Future Directions: Making spectral partitioning adaptive (non-uniform slicing, dynamic merging) or upgrading residual compensation from a constant to a learnable term could further close the gap with full-rank MoE.

vs. PiSSA / MiLoRA / KaSA: These tune in a single fixed spectral subspace (principal/minor). Ours partitions the spectrum into non-overlapping segments for multiple experts and uses routing for adaptive selection. The advantage is "input-based selection" over "global binary choice," yielding 8.75% higher accuracy than PiSSA in zero-shot classification.
vs. MoELoRA / HydraLoRA / AdaMoLE: While these are also LoRA-MoEs, they rely on zero-initialization and empirical scaling. Ours incorporates SVD spectral prior initialization, closed-form residual compensation, and theoretical scaling factors, consistently outperforming them under identical parameter (2.24%), VRAM, and time constraints, with 5% vs. \(>20\%\) forgetting rates.
vs.
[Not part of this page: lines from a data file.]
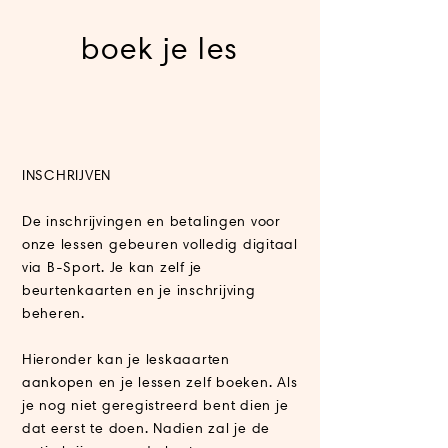
boek je les
INSCHRIJVEN
De inschrijvingen en betalingen voor
onze lessen
gebeuren
volledig digitaal
via B-Sport. Je kan zelf je
beurtenkaarten en je inschrijving
beheren.
Hieronder kan je leskaaarten
aankopen en je lessen zelf boeken. Als
je nog niet geregistreerd bent dien je
dat eerst te doen. Nadien zal je de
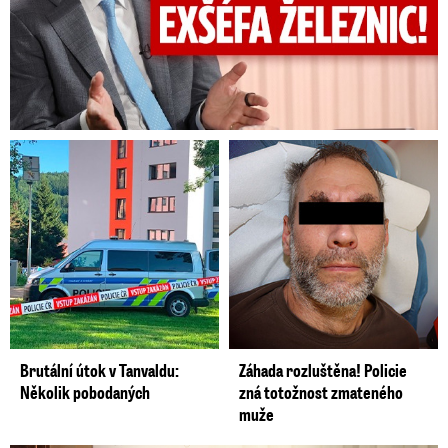
Brutální útok v Tanvaldu:
Záhada rozluštěna! Policie
Několik pobodaných
zná totožnost zmateného
muže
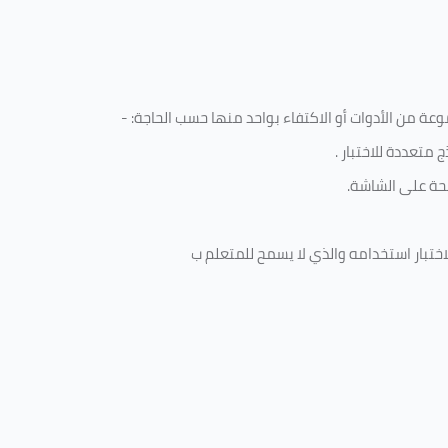
ة من الأدوات أو الاكتفاء بواحد منها حسب الحاجة: -
 متعددة للاختبار
.
ة على الشاشة.
ختبار استخدامه والذي لا يسمح للمتعلم ب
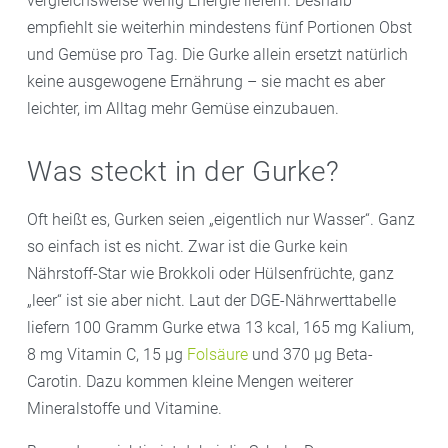
vergleichsweise wenig Energie liefern. Deshalb
empfiehlt sie weiterhin mindestens fünf Portionen Obst
und Gemüse pro Tag. Die Gurke allein ersetzt natürlich
keine ausgewogene Ernährung – sie macht es aber
leichter, im Alltag mehr Gemüse einzubauen.
Was steckt in der Gurke?
Oft heißt es, Gurken seien „eigentlich nur Wasser“. Ganz
so einfach ist es nicht. Zwar ist die Gurke kein
Nährstoff-Star wie Brokkoli oder Hülsenfrüchte, ganz
„leer“ ist sie aber nicht. Laut der DGE-Nährwerttabelle
liefern 100 Gramm Gurke etwa 13 kcal, 165 mg Kalium,
8 mg Vitamin C, 15 µg
Folsäure
und 370 µg Beta-
Carotin. Dazu kommen kleine Mengen weiterer
Mineralstoffe und Vitamine.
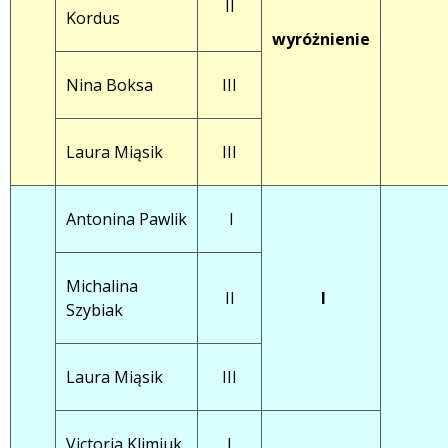
II
Kordus
wyróżnienie
Nina Boksa
III
Laura Miąsik
III
Antonina Pawlik
I
Michalina
II
I
Szybiak
Laura Miąsik
III
Victoria Klimiuk
I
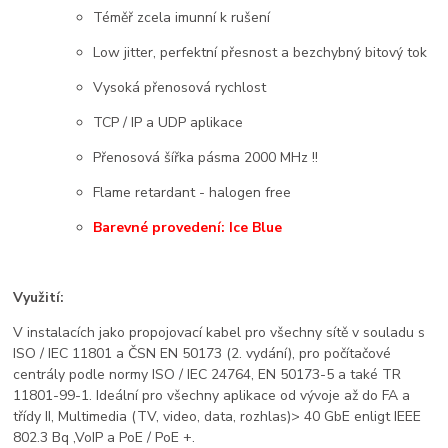
Téměř zcela imunní k rušení
Low jitter, perfektní přesnost a bezchybný bitový tok
Vysoká přenosová rychlost
TCP
/ IP a UDP aplikace
Přenosová šířka pásma 2000 MHz !!
Flame retardant - halogen free
Barevné provedení: Ice Blue
Využití:
V instalacích jako propojovací kabel pro všechny sítě v souladu s
ISO / IEC 11801 a ČSN EN 50173 (2. vydání), pro počítačové
centrály podle normy ISO / IEC 24764, EN 50173-5 a také TR
11801-99-1. Ideální pro všechny aplikace od vývoje až do FA a
třídy II, Multimedia (TV, video, data, rozhlas)> 40 GbE enligt IEEE
802.3 Bq ,VoIP a PoE / PoE +.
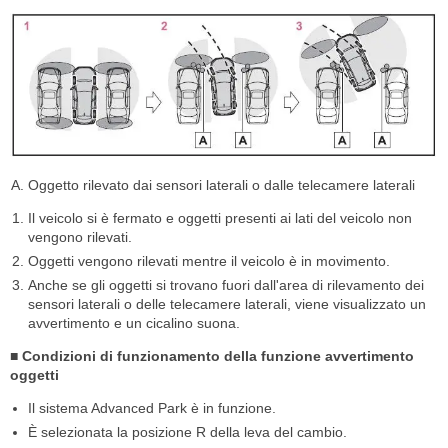
Oggetto rilevato dai sensori laterali o dalle telecamere laterali
Il veicolo si è fermato e oggetti presenti ai lati del veicolo non
vengono rilevati.
Oggetti vengono rilevati mentre il veicolo è in movimento.
Anche se gli oggetti si trovano fuori dall'area di rilevamento dei
sensori laterali o delle telecamere laterali, viene visualizzato un
avvertimento e un cicalino suona.
■ Condizioni di funzionamento della funzione avvertimento
oggetti
Il sistema Advanced Park è in funzione.
È selezionata la posizione R della leva del cambio.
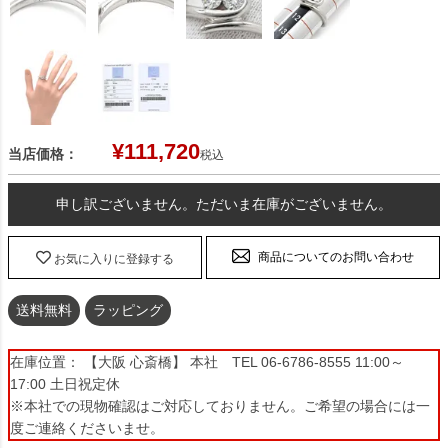
¥
111,720
当店価格：
税込
申し訳ございません。ただいま在庫がございません。
商品についてのお問い合わせ
お気に入りに登録する
送料無料
ラッピング
在庫位置： 【大阪 心斎橋】 本社 TEL 06-6786-8555 11:00～
17:00 土日祝定休
※本社での現物確認はご対応しておりません。ご希望の場合には一
度ご連絡くださいませ。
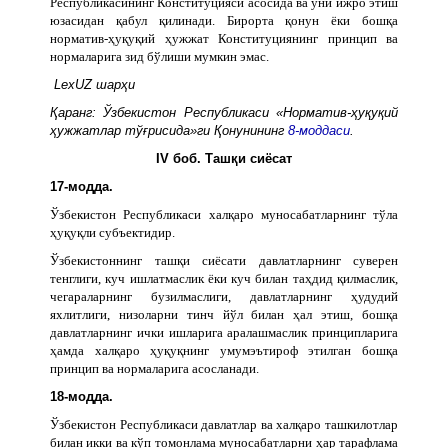
Республикасининг Конституцияси асосида ва уни ижро этиш
юзасидан қабул қилинади. Бирорта қонун ёки бошқа
норматив-ҳуқуқий ҳужжат Конституциянинг принцип ва
нормаларига зид бўлиши мумкин эмас.
LexUZ шарҳи
Қаранг: Ўзбекистон Республикаси «Норматив-ҳуқуқий
ҳужжатлар тўғрисида»ги Қонунининг
8-моддаси
.
IV боб. Ташқи сиёсат
17-модда.
Ўзбекистон Республикаси халқаро муносабатларнинг тўла
ҳуқуқли субъектидир.
Ўзбекистоннинг ташқи сиёсати давлатларнинг суверен
тенглиги, куч ишлатмаслик ёки куч билан таҳдид қилмаслик,
чегараларнинг бузилмаслиги, давлатларнинг ҳудудий
яхлитлиги, низоларни тинч йўл билан ҳал этиш, бошқа
давлатларнинг ички ишларига аралашмаслик принципларига
ҳамда халқаро ҳуқуқнинг умумэътироф этилган бошқа
принцип ва нормаларига асосланади.
18-модда.
Ўзбекистон Республикаси давлатлар ва халқаро ташкилотлар
билан икки ва кўп томонлама муносабатларни ҳар тарафлама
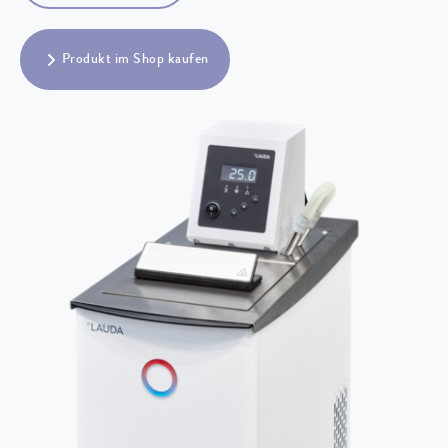
Produkt im Shop kaufen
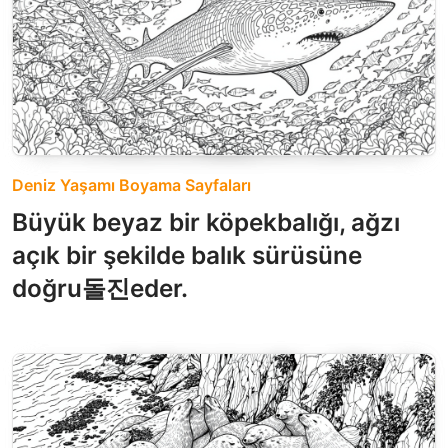
Deniz Yaşamı Boyama Sayfaları
Büyük beyaz bir köpekbalığı, ağzı
açık bir şekilde balık sürüsüne
doğru돌진eder.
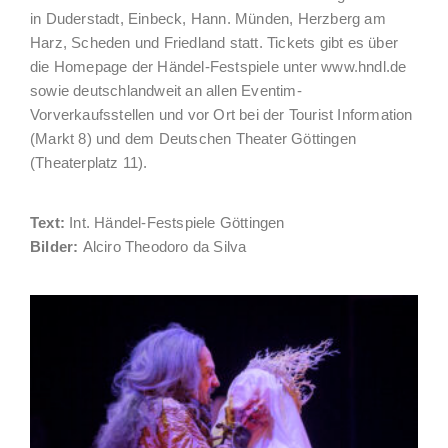
in Duderstadt, Einbeck, Hann. Münden, Herzberg am
Harz, Scheden und Friedland statt. Tickets gibt es über
die Homepage der Händel-Festspiele unter www.hndl.de
sowie deutschlandweit an allen Eventim-
Vorverkaufsstellen und vor Ort bei der Tourist Information
(Markt 8) und dem Deutschen Theater Göttingen
(Theaterplatz 11).
Text:
Int. Händel-Festspiele Göttingen
Bilder:
Alciro Theodoro da Silva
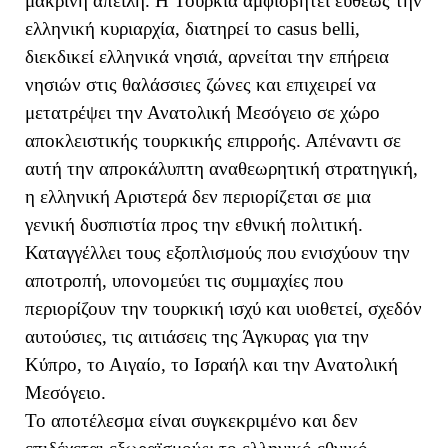
μακρινή απειλή. Η Τουρκία αμφισβητεί ευθέως την
ελληνική κυριαρχία, διατηρεί το casus belli,
διεκδικεί ελληνικά νησιά, αρνείται την επήρεια
νησιών στις θαλάσσιες ζώνες και επιχειρεί να
μετατρέψει την Ανατολική Μεσόγειο σε χώρο
αποκλειστικής τουρκικής επιρροής. Απέναντι σε
αυτή την απροκάλυπτη αναθεωρητική στρατηγική,
η ελληνική Αριστερά δεν περιορίζεται σε μια
γενική δυσπιστία προς την εθνική πολιτική.
Καταγγέλλει τους εξοπλισμούς που ενισχύουν την
αποτροπή, υπονομεύει τις συμμαχίες που
περιορίζουν την τουρκική ισχύ και υιοθετεί, σχεδόν
αυτούσιες, τις αιτιάσεις της Άγκυρας για την
Κύπρο, το Αιγαίο, το Ισραήλ και την Ανατολική
Μεσόγειο.
Το αποτέλεσμα είναι συγκεκριμένο και δεν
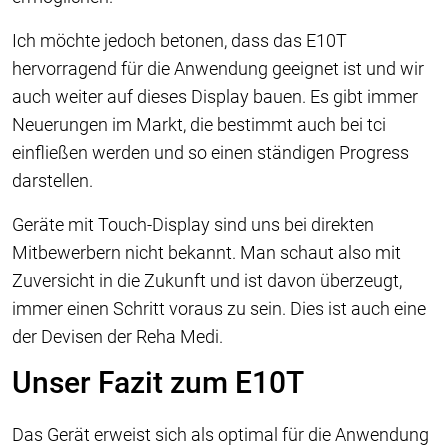
Ich möchte jedoch betonen, dass das E10T
hervorragend für die Anwendung geeignet ist und wir
auch weiter auf dieses Display bauen. Es gibt immer
Neuerungen im Markt, die bestimmt auch bei tci
einfließen werden und so einen ständigen Progress
darstellen.
Geräte mit Touch-Display sind uns bei direkten
Mitbewerbern nicht bekannt. Man schaut also mit
Zuversicht in die Zukunft und ist davon überzeugt,
immer einen Schritt voraus zu sein. Dies ist auch eine
der Devisen der Reha Medi.
Unser Fazit zum E10T
Das Gerät erweist sich als optimal für die Anwendung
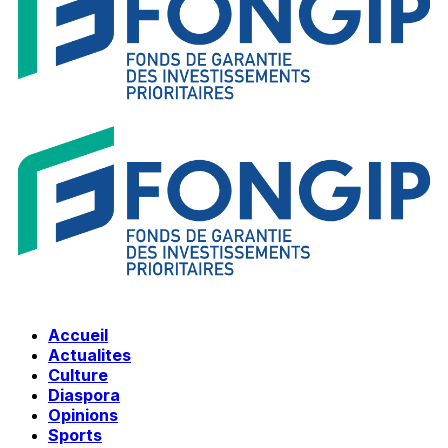
Accueil
Actualites
Culture
Diaspora
Opinions
Sports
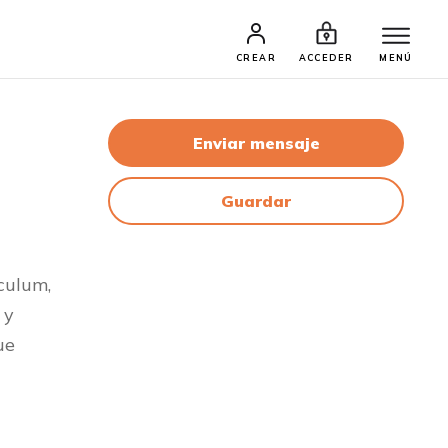
CREAR
ACCEDER
MENÚ
Enviar mensaje
Guardar
culum,
 y
ue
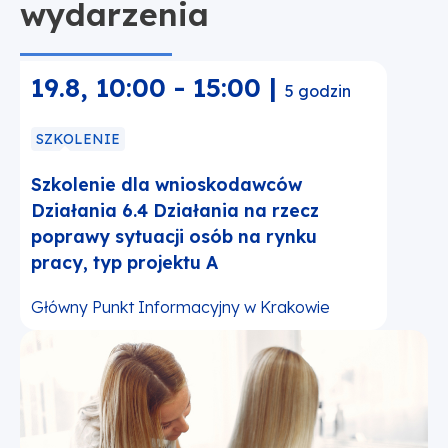
wydarzenia
19.8
,
10:00
-
15:00
|
5 godzin
SZKOLENIE
Szkolenie dla wnioskodawców
Działania 6.4 Działania na rzecz
poprawy sytuacji osób na rynku
pracy, typ projektu A
Główny Punkt Informacyjny w Krakowie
Full FT / Full-rank MoE: Ours approaches full-rank MoE (reaching 95.31% of its performance) with 339× fewer parameters and exceeds full fine-tuning on most medical VQA datasets, proving the performance gap between PEFT and full FT can be significantly narrowed via proper alignment.

Rating¶

Novelty: ⭐⭐⭐⭐ Partitioning the SVD spectrum into MoE experts combined with closed-form residual compensation and theoretical scaling is a clean, novel combination for PEFT.
Experimental Thoroughness: ⭐⭐⭐⭐⭐ 23 medical datasets covering VQA, report generation, classification, forgetting, and hallucinations. Includes main results, multiple ablations, and convergence/scalability analysis.
Writing Quality: ⭐⭐⭐⭐ Theoretical derivations (5 theorems) and methodological descriptions are clear, though some formulas are dense and spectral initialization details require careful reading of the original text.
Value: ⭐⭐⭐⭐ Parameter efficiency and resistance to forgetting are highly practical for clinical sequential learning. The method is transferable to general LoRA-MoE tuning.